_PROBLEM DESCRIPTION_. Update the entries below by replacing every "Backpack Battles T-shirts" with "Backpack Battles Hoodies", changing nothing else.

_THE DATA_.

—————

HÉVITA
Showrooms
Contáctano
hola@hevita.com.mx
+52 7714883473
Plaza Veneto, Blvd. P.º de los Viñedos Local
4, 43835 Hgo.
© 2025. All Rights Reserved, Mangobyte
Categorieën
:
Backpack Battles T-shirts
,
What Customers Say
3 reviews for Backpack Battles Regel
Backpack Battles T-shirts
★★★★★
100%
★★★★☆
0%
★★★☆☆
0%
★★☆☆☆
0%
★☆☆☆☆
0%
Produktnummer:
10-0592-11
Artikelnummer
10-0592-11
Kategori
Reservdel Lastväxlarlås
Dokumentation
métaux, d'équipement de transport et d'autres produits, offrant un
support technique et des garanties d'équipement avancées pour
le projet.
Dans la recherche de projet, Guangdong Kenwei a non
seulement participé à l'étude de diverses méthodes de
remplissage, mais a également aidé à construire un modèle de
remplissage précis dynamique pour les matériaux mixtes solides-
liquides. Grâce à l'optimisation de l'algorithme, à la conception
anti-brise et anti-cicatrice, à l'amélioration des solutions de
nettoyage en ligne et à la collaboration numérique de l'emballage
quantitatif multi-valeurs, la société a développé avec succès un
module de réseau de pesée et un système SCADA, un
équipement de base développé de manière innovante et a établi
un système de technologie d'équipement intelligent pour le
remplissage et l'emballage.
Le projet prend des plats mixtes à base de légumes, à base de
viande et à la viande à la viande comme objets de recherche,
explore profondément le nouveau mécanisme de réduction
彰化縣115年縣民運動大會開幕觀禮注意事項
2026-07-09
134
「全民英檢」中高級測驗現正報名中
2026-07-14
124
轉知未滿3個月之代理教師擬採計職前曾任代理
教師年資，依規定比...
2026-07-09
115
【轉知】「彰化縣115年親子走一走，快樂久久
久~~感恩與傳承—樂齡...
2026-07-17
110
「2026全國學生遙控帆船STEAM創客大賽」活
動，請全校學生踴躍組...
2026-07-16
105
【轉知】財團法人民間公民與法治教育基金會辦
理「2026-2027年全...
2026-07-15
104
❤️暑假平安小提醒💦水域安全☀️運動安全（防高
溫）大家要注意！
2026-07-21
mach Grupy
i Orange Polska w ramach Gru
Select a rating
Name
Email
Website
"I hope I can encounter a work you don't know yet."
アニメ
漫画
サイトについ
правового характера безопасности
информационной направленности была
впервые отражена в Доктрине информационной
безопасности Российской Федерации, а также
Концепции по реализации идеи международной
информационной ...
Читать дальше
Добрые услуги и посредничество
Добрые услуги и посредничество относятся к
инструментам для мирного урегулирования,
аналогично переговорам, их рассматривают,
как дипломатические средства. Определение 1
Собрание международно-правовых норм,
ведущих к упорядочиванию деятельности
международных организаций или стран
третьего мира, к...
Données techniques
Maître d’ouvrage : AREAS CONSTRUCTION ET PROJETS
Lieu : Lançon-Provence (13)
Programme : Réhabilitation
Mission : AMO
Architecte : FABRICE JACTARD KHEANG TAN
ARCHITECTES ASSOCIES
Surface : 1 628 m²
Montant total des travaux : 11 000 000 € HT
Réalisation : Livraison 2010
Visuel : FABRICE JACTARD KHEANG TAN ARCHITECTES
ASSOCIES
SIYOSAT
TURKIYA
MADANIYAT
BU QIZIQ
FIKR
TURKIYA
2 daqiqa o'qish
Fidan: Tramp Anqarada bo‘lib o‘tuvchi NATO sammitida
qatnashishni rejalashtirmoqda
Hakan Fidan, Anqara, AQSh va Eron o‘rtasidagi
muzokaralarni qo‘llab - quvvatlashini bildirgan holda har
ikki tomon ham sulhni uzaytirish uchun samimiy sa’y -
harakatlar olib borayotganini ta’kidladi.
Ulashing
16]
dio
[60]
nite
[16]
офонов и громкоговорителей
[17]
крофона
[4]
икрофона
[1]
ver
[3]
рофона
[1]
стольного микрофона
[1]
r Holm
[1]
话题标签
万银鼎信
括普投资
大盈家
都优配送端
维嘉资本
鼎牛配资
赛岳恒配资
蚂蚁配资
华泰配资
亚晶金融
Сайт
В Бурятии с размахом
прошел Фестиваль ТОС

—————

_RESULT FOR THIS EXERCISE_.
HÉVITA
Showrooms
Contáctano
hola@hevita.com.mx
+52 7714883473
Plaza Veneto, Blvd. P.º de los Viñedos Local
4, 43835 Hgo.
© 2025. All Rights Reserved, Mangobyte
Categorieën
:
Backpack Battles Hoodies
,
What Customers Say
3 reviews for Backpack Battles Regel
Backpack Battles Hoodies
★★★★★
100%
★★★★☆
0%
★★★☆☆
0%
★★☆☆☆
0%
★☆☆☆☆
0%
Produktnummer:
10-0592-11
Artikelnummer
10-0592-11
Kategori
Reservdel Lastväxlarlås
Dokumentation
métaux, d'équipement de transport et d'autres produits, offrant un
support technique et des garanties d'équipement avancées pour
le projet.
Dans la recherche de projet, Guangdong Kenwei a non
seulement participé à l'étude de diverses méthodes de
remplissage, mais a également aidé à construire un modèle de
remplissage précis dynamique pour les matériaux mixtes solides-
liquides. Grâce à l'optimisation de l'algorithme, à la conception
anti-brise et anti-cicatrice, à l'amélioration des solutions de
nettoyage en ligne et à la collaboration numérique de l'emballage
quantitatif multi-valeurs, la société a développé avec succès un
module de réseau de pesée et un système SCADA, un
équipement de base développé de manière innovante et a établi
un système de technologie d'équipement intelligent pour le
remplissage et l'emballage.
Le projet prend des plats mixtes à base de légumes, à base de
viande et à la viande à la viande comme objets de recherche,
explore profondément le nouveau mécanisme de réduction
彰化縣115年縣民運動大會開幕觀禮注意事項
2026-07-09
134
「全民英檢」中高級測驗現正報名中
2026-07-14
124
轉知未滿3個月之代理教師擬採計職前曾任代理
教師年資，依規定比...
2026-07-09
115
【轉知】「彰化縣115年親子走一走，快樂久久
久~~感恩與傳承—樂齡...
2026-07-17
110
「2026全國學生遙控帆船STEAM創客大賽」活
動，請全校學生踴躍組...
2026-07-16
105
【轉知】財團法人民間公民與法治教育基金會辦
理「2026-2027年全...
2026-07-15
104
❤️暑假平安小提醒💦水域安全☀️運動安全（防高
溫）大家要注意！
2026-07-21
mach Grupy
i Orange Polska w ramach Gru
Select a rating
Name
Email
Website
"I hope I can encounter a work you don't know yet."
アニメ
漫画
サイトについ
правового характера безопасности
информационной направленности была
впервые отражена в Доктрине информационной
безопасности Российской Федерации, а также
Концепции по реализации идеи международной
информационной ...
Читать дальше
Добрые услуги и посредничество
Добрые услуги и посредничество относятся к
инструментам для мирного урегулирования,
аналогично переговорам, их рассматривают,
как дипломатические средства. Определение 1
Собрание международно-правовых норм,
ведущих к упорядочиванию деятельности
международных организаций или стран
третьего мира, к...
Données techniques
Maître d’ouvrage : AREAS CONSTRUCTION ET PROJETS
Lieu : Lançon-Provence (13)
Programme : Réhabilitation
Mission : AMO
Architecte : FABRICE JACTARD KHEANG TAN
ARCHITECTES ASSOCIES
Surface : 1 628 m²
Montant total des travaux : 11 000 000 € HT
Réalisation : Livraison 2010
Visuel : FABRICE JACTARD KHEANG TAN ARCHITECTES
ASSOCIES
SIYOSAT
TURKIYA
MADANIYAT
BU QIZIQ
FIKR
TURKIYA
2 daqiqa o'qish
Fidan: Tramp Anqarada bo‘lib o‘tuvchi NATO sammitida
qatnashishni rejalashtirmoqda
Hakan Fidan, Anqara, AQSh va Eron o‘rtasidagi
muzokaralarni qo‘llab - quvvatlashini bildirgan holda har
ikki tomon ham sulhni uzaytirish uchun samimiy sa’y -
harakatlar olib borayotganini ta’kidladi.
Ulashing
16]
dio
[60]
nite
[16]
офонов и громкоговорителей
[17]
крофона
[4]
икрофона
[1]
ver
[3]
рофона
[1]
стольного микрофона
[1]
r Holm
[1]
话题标签
万银鼎信
括普投资
大盈家
都优配送端
维嘉资本
鼎牛配资
赛岳恒配资
蚂蚁配资
华泰配资
亚晶金融
Сайт
В Бурятии с размахом
прошел Фестиваль ТОС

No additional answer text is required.